On Monday, the NGF accused Malami of bias in handling the controversial debt.

They said his decision to throw his weight behind the consultants “raises questions of propriety and the spirit of justice.”


Tracing the genesis of the dispute, Malami said the NGF and the Association of Local Governments of Nigeria (ALGON), as well as the consultants, entered into a consent judgment of $3.2 billion in 2013, which they made a commitment to pay and actually made part payments between 2016 and 2017.


On whether the federal government’s insistence on the deduction would not amount to disrespecting an existing court order and circumventing pending court cases, Malami wondered why the states decided to go to court after making part payments.


He recalled that because the federal government was suspicious of the huge claim the NGF and ALGON made on behalf of the consultants, which was about $3.2 billion, the FG invited the Economic and Financial Crimes Commission (EFCC) and the State Security Services (SSS) to verify the services rendered by the said consultants.


“So, when eventually the services rendered were confirmed, out of further abundance of caution, FG took steps to demand confirmation in writing from ALGON and the governors,” Malami explained.


“The governors individually wrote to the effect that they were liable. ALGON wrote to the effect that they were liable. And eventually, this payment commenced as far back as 2016.


“Now, nothing untoward happened thereafter until perhaps of recent when the governors wrote seeking to avoid their liability.


“The implication of that, taking into consideration that the federal government was indeed sued as a party was that at the end of the day the liability will be placed exclusively at the door step of the Federal Government, where in actual fact, this is a liability that was incurred by the governors’ forum; this was a liability admitted by the governors’ forum.


“This is a case in respect of which the governors’ forum and ALGON conceded to judgment by way of submitting to a consent judgment before a court of law.


“So what I am labouring to say in effect is that one, the engagement that gave rise to this liability was an engagement that was factored by ALGON and the governors’ forum.


“Two, arising from such liability, by way of creating a contractual obligation, parties submitted to the jurisdiction of the court in the form of the case instituted by consultants against the governors’ forum and against ALGON, and the parties submitted to the consent judgment.


“Three, the governors have indeed each provided a letter of commitment to the federal government that they were indeed liable, the same thing with ALGON.


“They wrote individually; the governors wrote, individually directing the federal government to effect payment of this amount. And we have the letters at our disposal, perhaps copies could be made available to you after this session.

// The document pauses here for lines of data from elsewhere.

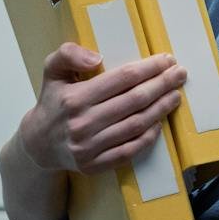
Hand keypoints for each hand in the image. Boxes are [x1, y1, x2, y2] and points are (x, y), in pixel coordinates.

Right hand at [20, 41, 187, 174]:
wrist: (38, 143)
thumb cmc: (52, 102)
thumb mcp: (51, 70)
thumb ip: (68, 54)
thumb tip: (97, 57)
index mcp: (74, 98)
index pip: (122, 79)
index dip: (148, 68)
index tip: (166, 60)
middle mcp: (83, 123)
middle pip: (134, 101)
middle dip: (162, 85)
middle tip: (180, 74)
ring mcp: (89, 147)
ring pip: (136, 125)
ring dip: (160, 109)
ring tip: (175, 95)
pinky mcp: (95, 165)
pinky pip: (129, 151)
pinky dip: (148, 137)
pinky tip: (160, 123)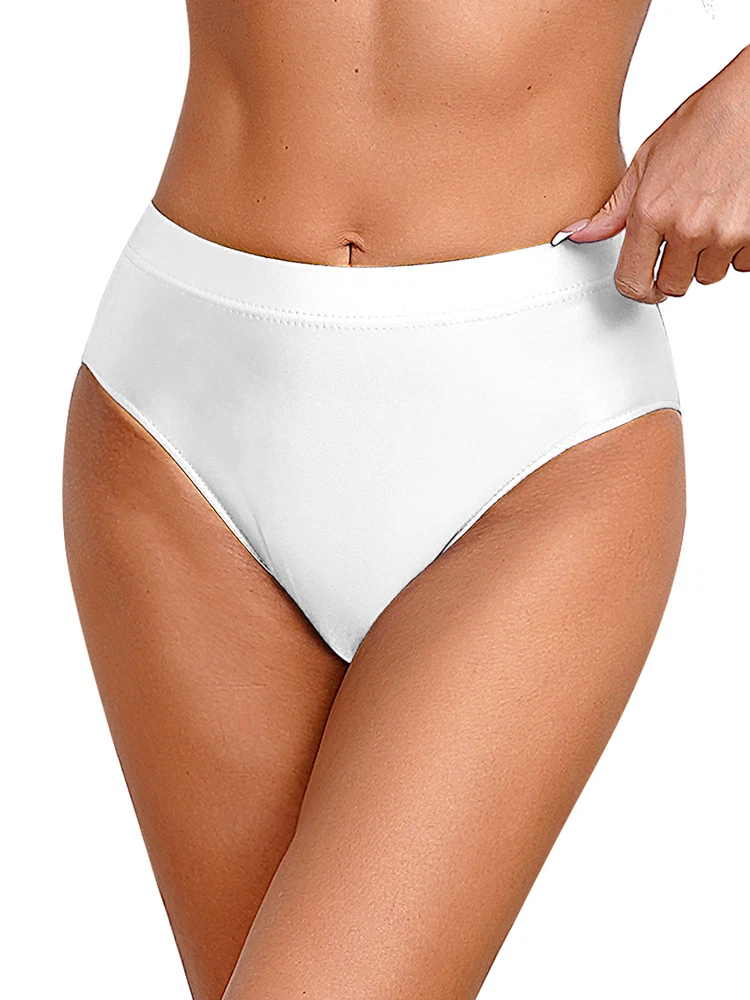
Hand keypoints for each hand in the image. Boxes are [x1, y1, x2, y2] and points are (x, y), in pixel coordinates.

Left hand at [552, 44, 749, 303]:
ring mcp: (724, 234)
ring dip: (708, 257)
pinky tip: (734, 215)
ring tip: (712, 217)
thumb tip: (582, 234)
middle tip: (682, 239)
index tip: (643, 285)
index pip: (633, 282)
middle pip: (673, 286)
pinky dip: (739, 247)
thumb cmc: (707, 123)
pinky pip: (742, 264)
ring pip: (709, 275)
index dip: (637, 288)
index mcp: (652, 212)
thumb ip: (615, 209)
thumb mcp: (648, 160)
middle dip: (675, 270)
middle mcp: (687, 228)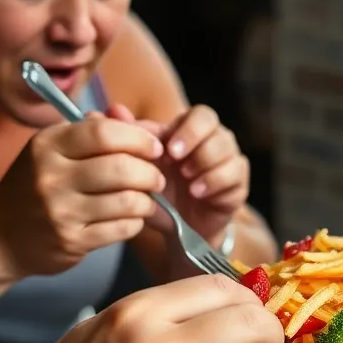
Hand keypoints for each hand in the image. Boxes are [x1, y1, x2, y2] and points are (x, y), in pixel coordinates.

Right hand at [0, 115, 165, 280]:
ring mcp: (60, 211)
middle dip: (150, 173)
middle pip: (120, 168)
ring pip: (127, 201)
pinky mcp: (71, 241)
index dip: (138, 139)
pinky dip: (135, 222)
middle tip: (157, 178)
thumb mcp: (51, 150)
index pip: (104, 133)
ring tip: (147, 199)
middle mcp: (51, 176)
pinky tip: (131, 218)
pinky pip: (121, 228)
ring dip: (147, 201)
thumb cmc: (34, 185)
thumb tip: (130, 118)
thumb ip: (90, 132)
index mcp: (47, 145)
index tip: (154, 148)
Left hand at [112, 104, 248, 247]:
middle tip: (179, 163)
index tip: (169, 151)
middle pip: (213, 122)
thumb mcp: (140, 171)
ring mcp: (229, 159)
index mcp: (189, 130)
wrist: (179, 230)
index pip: (197, 114)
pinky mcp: (239, 182)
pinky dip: (214, 182)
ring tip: (188, 182)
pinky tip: (198, 193)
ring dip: (204, 164)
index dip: (186, 129)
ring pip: (225, 148)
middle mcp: (213, 139)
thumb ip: (124, 140)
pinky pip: (234, 174)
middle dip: (195, 140)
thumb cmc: (159, 195)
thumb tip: (103, 112)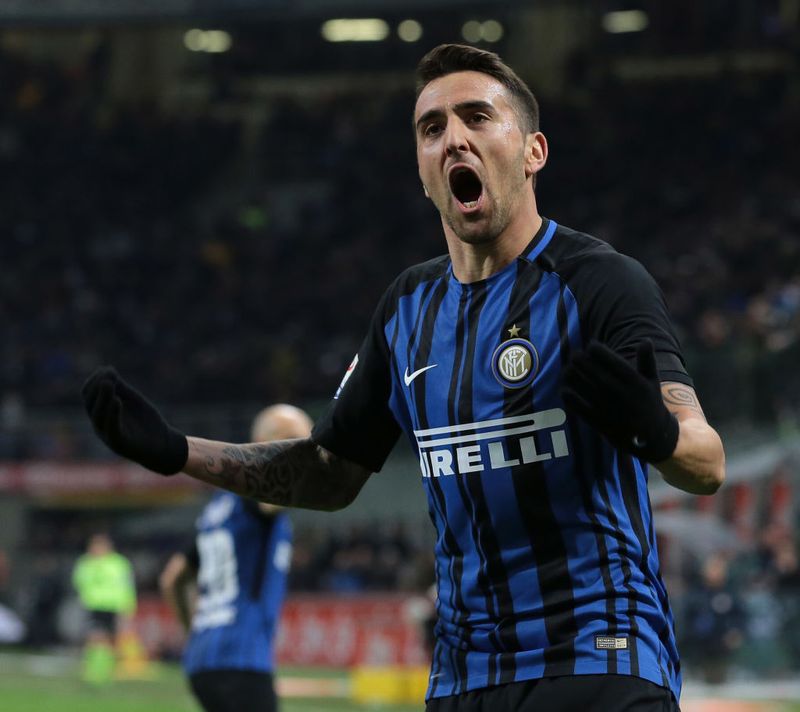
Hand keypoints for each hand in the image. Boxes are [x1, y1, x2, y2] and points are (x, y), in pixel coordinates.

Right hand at [82, 367, 187, 474]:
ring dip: (103, 397)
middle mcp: (100, 424)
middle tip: (108, 376)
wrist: (162, 445)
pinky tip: (117, 401)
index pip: (88, 395)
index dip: (94, 380)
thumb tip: (107, 369)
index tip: (106, 369)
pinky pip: (112, 428)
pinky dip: (113, 414)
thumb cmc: (145, 422)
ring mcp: (108, 435)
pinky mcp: (120, 444)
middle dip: (96, 387)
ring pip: (99, 416)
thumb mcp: (132, 400)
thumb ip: (120, 387)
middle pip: (89, 404)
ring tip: (109, 383)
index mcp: (101, 412)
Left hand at [561, 340, 678, 462]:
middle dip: (579, 359)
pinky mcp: (598, 421)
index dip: (595, 349)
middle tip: (575, 355)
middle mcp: (618, 392)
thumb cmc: (650, 403)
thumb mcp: (653, 381)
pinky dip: (567, 396)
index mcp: (632, 380)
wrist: (651, 437)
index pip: (608, 359)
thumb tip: (646, 340)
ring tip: (568, 369)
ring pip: (581, 385)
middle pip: (591, 369)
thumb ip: (647, 360)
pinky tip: (565, 389)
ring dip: (570, 374)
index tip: (591, 346)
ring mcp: (606, 407)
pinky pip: (576, 405)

“So, what we are saying in essence, is that this is a self-induced problem arising from the concession, arising from the consent, arising from agreement of the governors’ forum and arising from the agreement of ALGON.

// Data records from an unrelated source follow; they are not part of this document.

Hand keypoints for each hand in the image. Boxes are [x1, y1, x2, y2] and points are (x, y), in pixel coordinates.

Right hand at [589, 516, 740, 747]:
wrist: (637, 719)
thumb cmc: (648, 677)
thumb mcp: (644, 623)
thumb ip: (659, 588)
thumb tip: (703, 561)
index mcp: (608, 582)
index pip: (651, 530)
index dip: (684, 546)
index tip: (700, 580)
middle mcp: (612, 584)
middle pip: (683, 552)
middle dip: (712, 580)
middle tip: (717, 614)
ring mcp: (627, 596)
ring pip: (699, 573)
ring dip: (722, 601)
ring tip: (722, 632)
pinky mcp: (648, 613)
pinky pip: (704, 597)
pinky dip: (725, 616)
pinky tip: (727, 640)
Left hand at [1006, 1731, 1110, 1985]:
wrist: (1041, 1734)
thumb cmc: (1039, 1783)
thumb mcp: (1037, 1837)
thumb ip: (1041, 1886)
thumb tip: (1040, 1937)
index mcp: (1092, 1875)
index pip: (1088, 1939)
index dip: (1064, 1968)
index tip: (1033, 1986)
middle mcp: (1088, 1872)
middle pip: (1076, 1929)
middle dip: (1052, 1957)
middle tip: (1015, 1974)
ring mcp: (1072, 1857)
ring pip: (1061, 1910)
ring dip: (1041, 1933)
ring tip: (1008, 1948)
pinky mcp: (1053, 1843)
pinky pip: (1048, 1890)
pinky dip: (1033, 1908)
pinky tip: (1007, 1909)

“And then four, over and above all these, payment has indeed been effected over time without any objection on the part of ALGON and the governors’ forum over time.


“So it is indeed amazing that the governors are now belatedly, after having serviced the same claim for over a period of four-five years, are now belatedly turning round to raise objections in respect of the payment.


“This is even when one, they have consented on their own to a judgment, which was entered in 2013 before this government came in; two, they have been effecting periodic payment in respect of the same; three, they have provided individual indemnity and commitment that this payment should be effected over time.


“So, I think those are the antecedents that are of interest as far as this matter is concerned.”